Um governo preparado, sério e disposto a retomar o caminho do desenvolvimento teria cuidado, desde o início, de combater a maldição original. Bem conhecida há vários anos, essa maldição está associada ao baixo potencial de crescimento econômico do Brasil.
Investimento escasso em capital físico, educação deficiente, economia fechada, tributação disfuncional, insegurança jurídica, burocracia excessiva e finanças públicas engessadas são problemas conhecidos há muito tempo. São temas citados, há anos, em diagnósticos do Banco Mundial e do FMI, em relatórios de outras instituições multilaterais e na literatura econômica.
A maldição do ano seguinte, ou do baixo potencial, aparece claramente, por exemplo, numa tabela incluída num relatório do FMI publicado em julho de 2017. O documento, produzido no início da recuperação da crise de 2015-2016, apresenta num quadro as taxas de crescimento a partir de 2014 e indica as novas projeções: 0,3% em 2017, 1,3% em 2018 e 2% ao ano entre 2019 e 2022. Sim, a taxa de 2% aparece numa sequência de quatro anos.
Esse relatório trata da visita anual de um grupo técnico. É um trabalho regular de registro e de avaliação das condições e perspectivas de cada país-membro. O texto descreve o cenário depois da recessão, aponta uma recuperação muito moderada, registra o combate recente à inflação, menciona os desafios fiscais e cita o combate à corrupção. Também realça a importância do recém-criado teto de gastos e da esperada reforma da Previdência, assunto já avançado na gestão do presidente Michel Temer.
A maldição é visível também nas novas Perspectivas Econômicas Globais do Banco Mundial. O crescimento estimado para o Brasil em 2021 foi revisto de 3% para 4,5%, mas as previsões caem para 2,5% e 2,3% quando se trata dos dois anos seguintes.

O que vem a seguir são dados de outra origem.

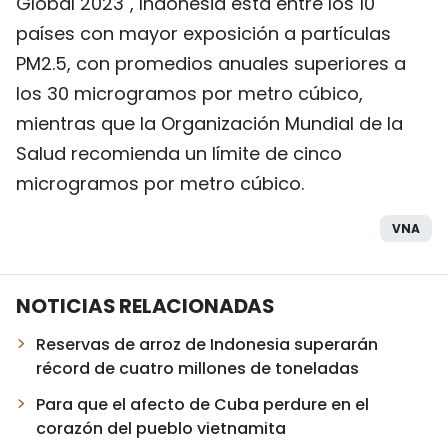
Global 2023", Indonesia está entre los 10
países con mayor exposición a partículas
PM2.5, con promedios anuales superiores a
los 30 microgramos por metro cúbico,
mientras que la Organización Mundial de la
Salud recomienda un límite de cinco
microgramos por metro cúbico.
VNA
NOTICIAS RELACIONADAS
Reservas de arroz de Indonesia superarán
récord de cuatro millones de toneladas
Para que el afecto de Cuba perdure en el
corazón del pueblo vietnamita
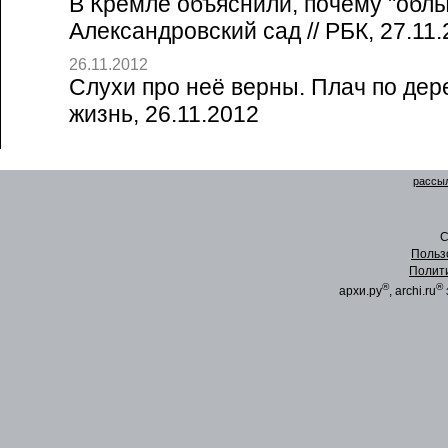
В Кремле объяснили, почему "обл
Александровский сад // РБК, 27.11
26.11.2012
Слухи про неё верны. Плач по дере
жизнь, 26.11.2012
рассыл
C
Польз
Полит
®
®
архи.ру
, archi.ru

Com vacinação atrasada e lenta, sem ação eficaz para conter os estragos da pandemia, sem planejamento e sem algo digno de ser chamado política econômica, a primeira maldição, a do baixo potencial produtivo, é agravada pela segunda praga, a do desgoverno e dos desatinos bolsonarianos. O presente seria, talvez, menos angustiante se todos pudessem seguir o conselho de Horácio a Leucônoe: desistir de saber o fim reservado a cada um pelos deuses, ter siso, desfrutar os vinhos e colher o dia de hoje, sem confiar no de amanhã. Mas o poeta Horácio parece ter pouca influência entre autores de projeções e leitores do boletim Focus.